### PROMPT
Every record is to be printed exactly as written, and any picture in it is skipped.

### RECORD EXCERPTS
^^^^^^^^^^^^^^^^

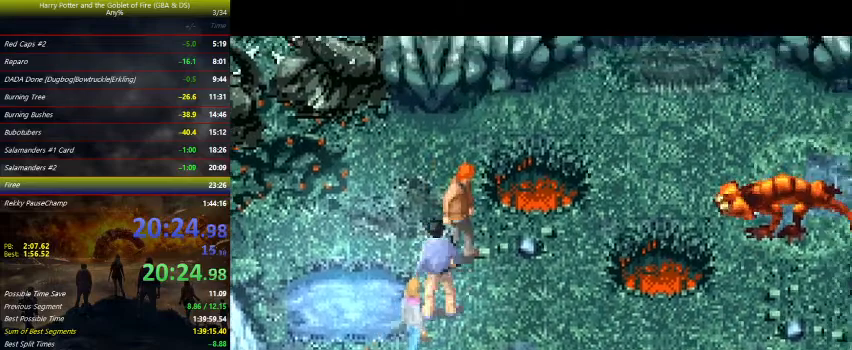
Gameplay with keyboard and mouse; each line is a JSON object with the keys held at the frame after it. "events" lists presses ("down") and releases ("up") of "a", "ctrl", "d", "down", "e", "escape", "f", "f1", "f4", "left", "q", "r", "return", "right", "s", "shift", "space", "tab", "up", "w" and "z" between this image and that frame as [ms after this image, input, new state], when the widget could be followed in between. No other keys are recorded. Mouse buttons are not recorded. Not read: mouse_move.
{"keys": [], "events": []}
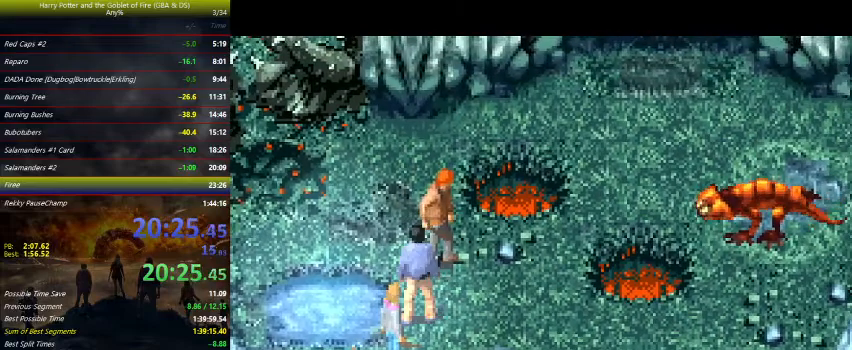
{"keys": ["space"], "events": [[367, "space", "down"]]}
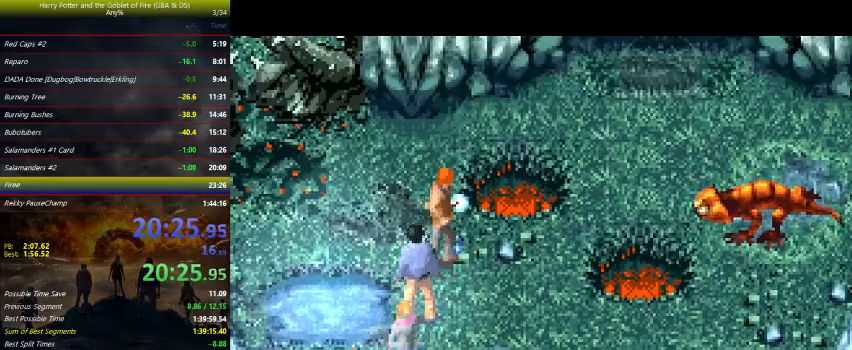
{"keys": [], "events": [[33, "space", "up"]]}
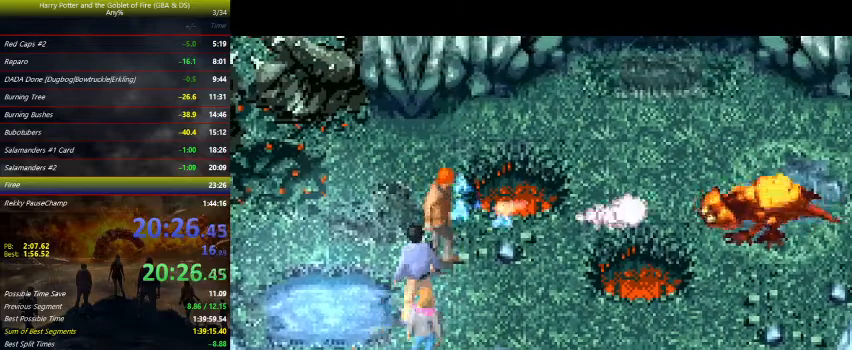
{"keys": [], "events": [[67, "space", "down"], [167, "space", "up"], [267, "space", "down"], [367, "space", "up"], [467, "space", "down"], [500, "space", "up"]]}
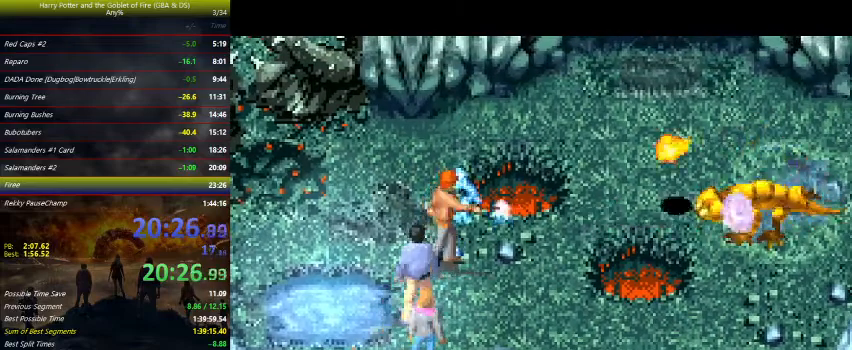
{"keys": ["down"], "events": [[167, "down", "down"]]}
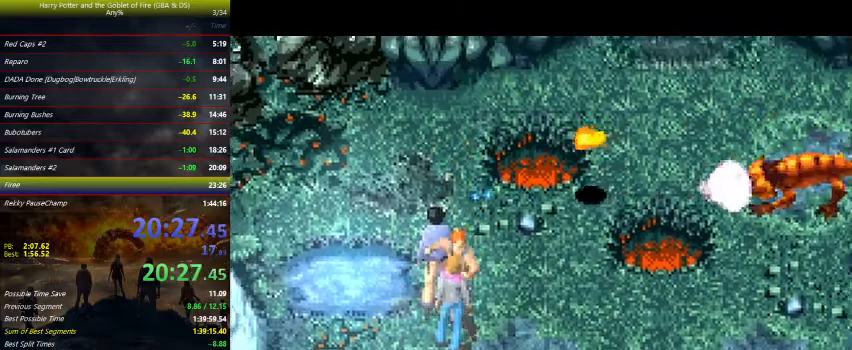
{"keys": [], "events": [[67, "down", "up"], [200, "right", "down"], [333, "right", "up"]]}
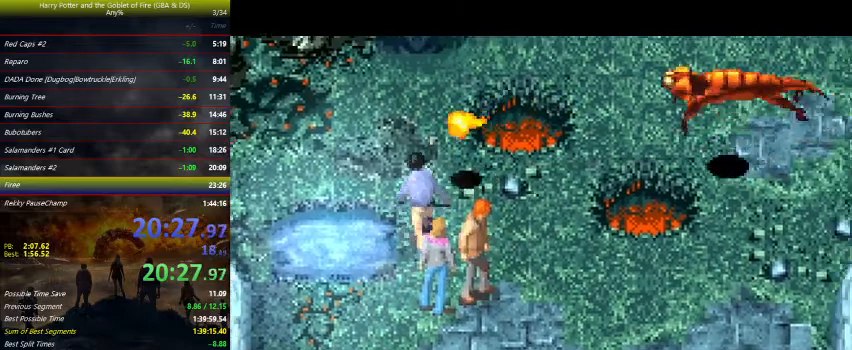
{"keys": [], "events": []}
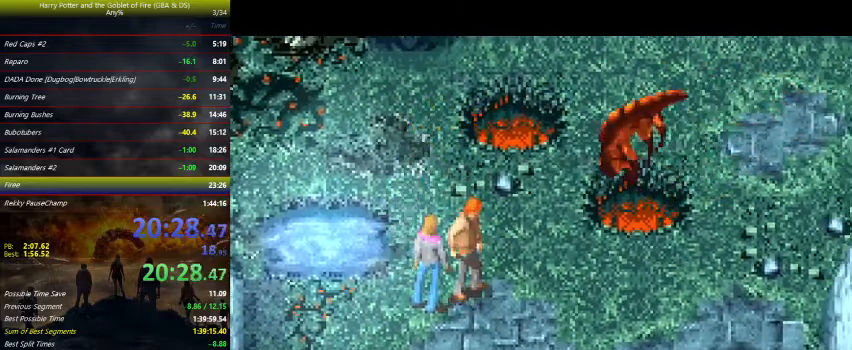
{"keys": [], "events": [[233, "left", "down"], [333, "left", "up"]]}
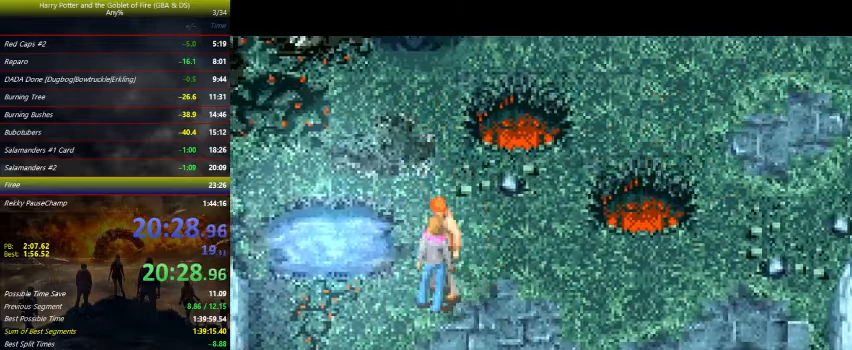
{"keys": ["left"], "events": [[33, "right", "down"], [200, "right", "up"], [267, "left", "down"]]}
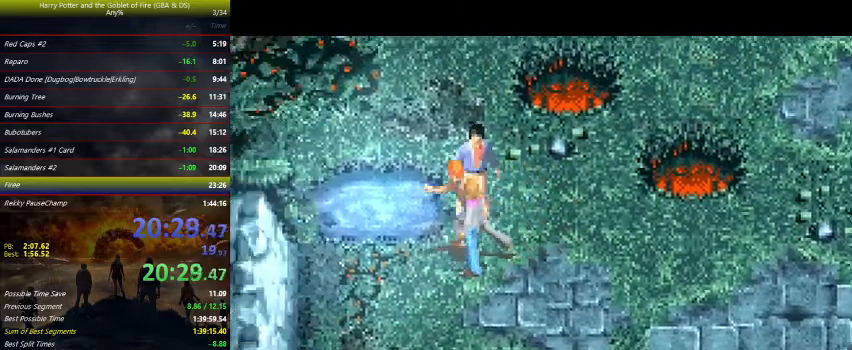
{"keys": ["right"], "events": [[33, "left", "up"], [100, "right", "down"], [267, "left", "down"], [267, "right", "up"], [433, "left", "up"], [500, "right", "down"]]}
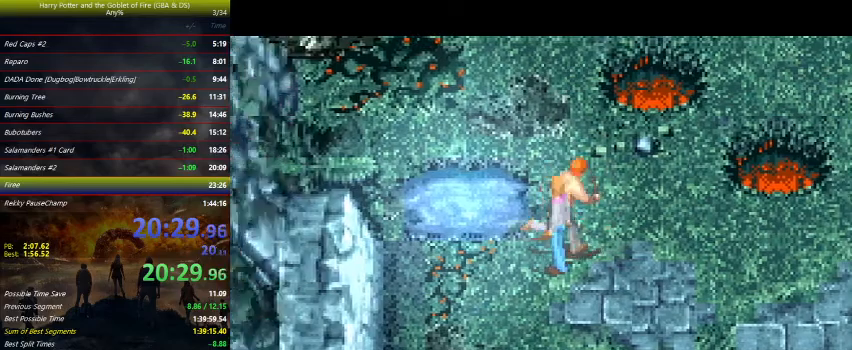
{"keys": ["right"], "events": [[167, "right", "up"], [333, "left", "down"], [400, "left", "up"], [467, "right", "down"]]}
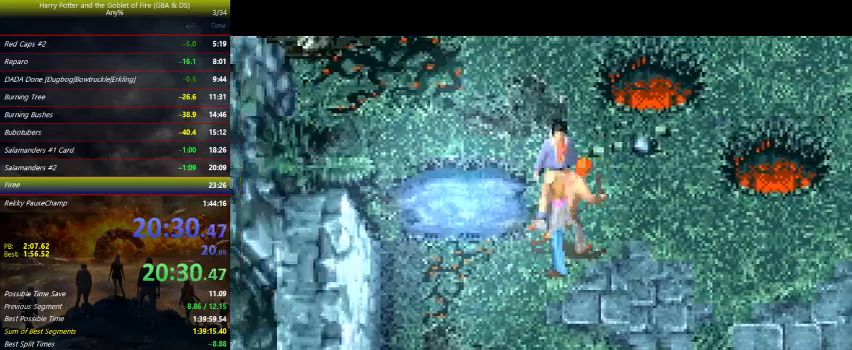
{"keys": [], "events": [[100, "right", "up"], [233, "left", "down"], [467, "left", "up"]]}
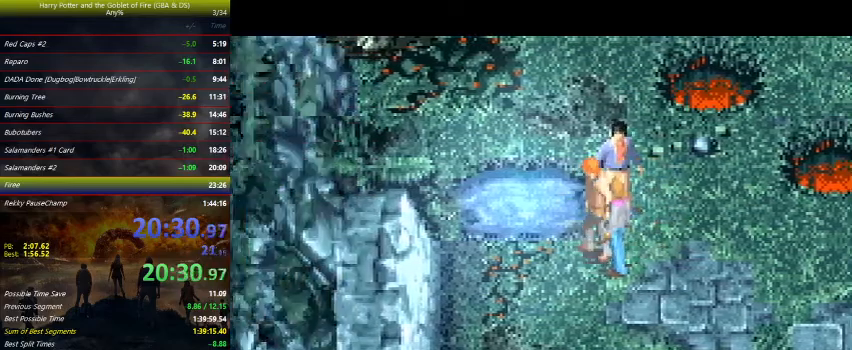
{"keys": [], "events": [[133, "right", "down"], [233, "right", "up"], [367, "left", "down"], [500, "left", "up"]]}
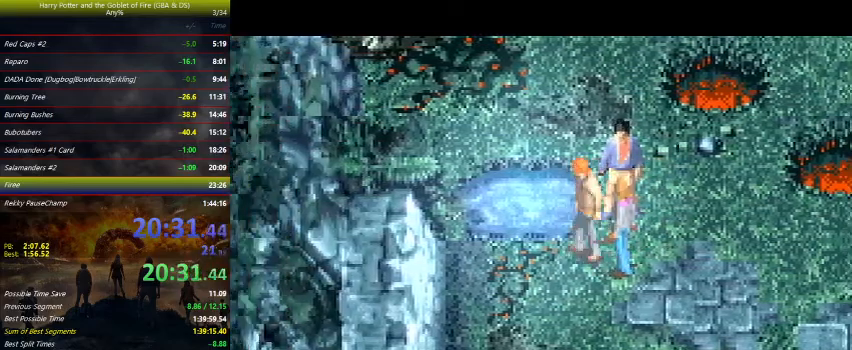
{"keys": ["left"], "events": [[33, "right", "down"], [300, "right", "up"], [333, "left", "down"]]}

^^^^^^^^^^^^^^^^

### RESULT
Gameplay with keyboard and mouse; each line is a JSON object with the keys held at the frame after it. "events" lists presses ("down") and releases ("up") of "a", "ctrl", "d", "down", "e", "escape", "f", "f1", "f4", "left", "q", "r", "return", "right", "s", "shift", "space", "tab", "up", "w" and "z" between this image and that frame as [ms after this image, input, new state], when the widget could be followed in between. No other keys are recorded. Mouse buttons are not recorded. Not read: mouse_move.
{"keys": [], "events": []}
{"keys": ["space"], "events": [[367, "space", "down"]]}
{"keys": [], "events": [[33, "space", "up"]]}
{"keys": [], "events": [[67, "space", "down"], [167, "space", "up"], [267, "space", "down"], [367, "space", "up"], [467, "space", "down"], [500, "space", "up"]]}
{"keys": ["down"], "events": [[167, "down", "down"]]}
{"keys": [], "events": [[67, "down", "up"], [200, "right", "down"], [333, "right", "up"]]}
{"keys": [], "events": []}
{"keys": [], "events": [[233, "left", "down"], [333, "left", "up"]]}
{"keys": ["left"], "events": [[33, "right", "down"], [200, "right", "up"], [267, "left", "down"]]}
{"keys": ["right"], "events": [[33, "left", "up"], [100, "right", "down"], [267, "left", "down"], [267, "right", "up"], [433, "left", "up"], [500, "right", "down"]]}
{"keys": ["right"], "events": [[167, "right", "up"], [333, "left", "down"], [400, "left", "up"], [467, "right", "down"]]}
{"keys": [], "events": [[100, "right", "up"], [233, "left", "down"], [467, "left", "up"]]}
{"keys": [], "events": [[133, "right", "down"], [233, "right", "up"], [367, "left", "down"], [500, "left", "up"]]}
{"keys": ["left"], "events": [[33, "right", "down"], [300, "right", "up"], [333, "left", "down"]]}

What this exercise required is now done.